Untreated, it can lead to heat stroke which may damage your brain and vital organs.
"And what's dangerous about that is once you reach the point of heat stroke, confusion is a big part of it so you don't have the ability to necessarily call 911 for yourself," Dr. Bridges says.
Part of the problem is all the humidity, your sweat doesn't evaporate as fast.

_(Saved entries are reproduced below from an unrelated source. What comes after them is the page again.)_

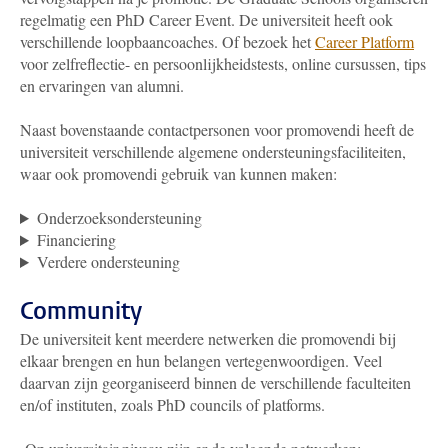
regelmatig een PhD Career Event. De universiteit heeft ook
verschillende loopbaancoaches. Of bezoek het
Career Platform
voor zelfreflectie- en persoonlijkheidstests, online cursussen, tips
en ervaringen van alumni.
Naast bovenstaande contactpersonen voor promovendi heeft de
universiteit verschillende algemene ondersteuningsfaciliteiten,
waar ook promovendi gebruik van kunnen maken:
Onderzoeksondersteuning
Financiering
Verdere ondersteuning
Community
De universiteit kent meerdere netwerken die promovendi bij
elkaar brengen en hun belangen vertegenwoordigen. Veel
daarvan zijn georganiseerd binnen de verschillende faculteiten
en/of instituten, zoals PhD councils of platforms.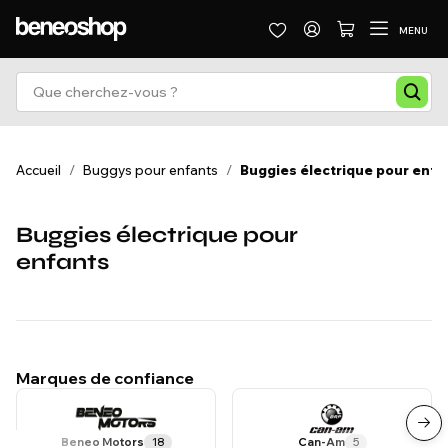
MENU
Accueil
/
Buggys pour enfants
/
Buggies électrique pour enfa
Buggies électrique pour
enfants
Marques de confiance
Beneo Motors
18
Can-Am
5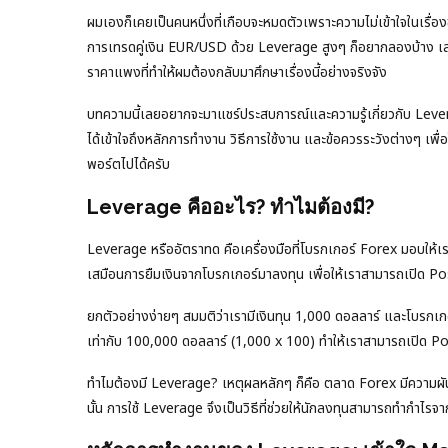
ผมเองก็เคยเป็นคนหนึ่งที่เกือบจะหมดตัวเพราะความไม่เข้าใจในเรื่
การเทรดคู่เงิน EUR/USD ด้วย Leverage สูงๆ ก็อยากลองบ้าง เลย
ราคาแพงที่ทำให้ผมต้องกลับมาศึกษาเรื่องนี้อย่างจริงจัง
บทความนี้เลยอยากจะมาแชร์ประสบการณ์และความรู้เกี่ยวกับ Lever
ได้เข้าใจถึงหลักการทำงาน วิธีการใช้งาน และข้อควรระวังต่างๆ เพื
พอร์ตไปได้ครับ
Leverage คืออะไร? ทำไมต้องมี?
Leverage หรืออัตราทด คือเครื่องมือที่โบรกเกอร์ Forex มอบให้เร
เสมือนการยืมเงินจากโบรกเกอร์มาลงทุน เพื่อให้เราสามารถเปิด Positi
ยกตัวอย่างง่ายๆ สมมติว่าเรามีเงินทุน 1,000 ดอลลาร์ และโบรกเกอ
เท่ากับ 100,000 ดอลลาร์ (1,000 x 100) ทำให้เราสามารถเปิด Posi
ทำไมต้องมี Leverage? เหตุผลหลักๆ ก็คือ ตลาด Forex มีความผัน
นั้น การใช้ Leverage จึงเป็นวิธีที่ช่วยให้นักลงทุนสามารถทำกำไรจ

You're also more likely to suffer if you're over 65, under 5, overweight or on certain medications.
On days like today, you also want to steer clear of sugary drinks, caffeine and alcohol.
The key is water. whether you're just drinking it, or even getting in it.
"I just go home and take a cold shower, cool off and relax," Jonathan says.
If you see someone with heat exhaustion signs, then giving them a drink with electrolytes can be very effective as well.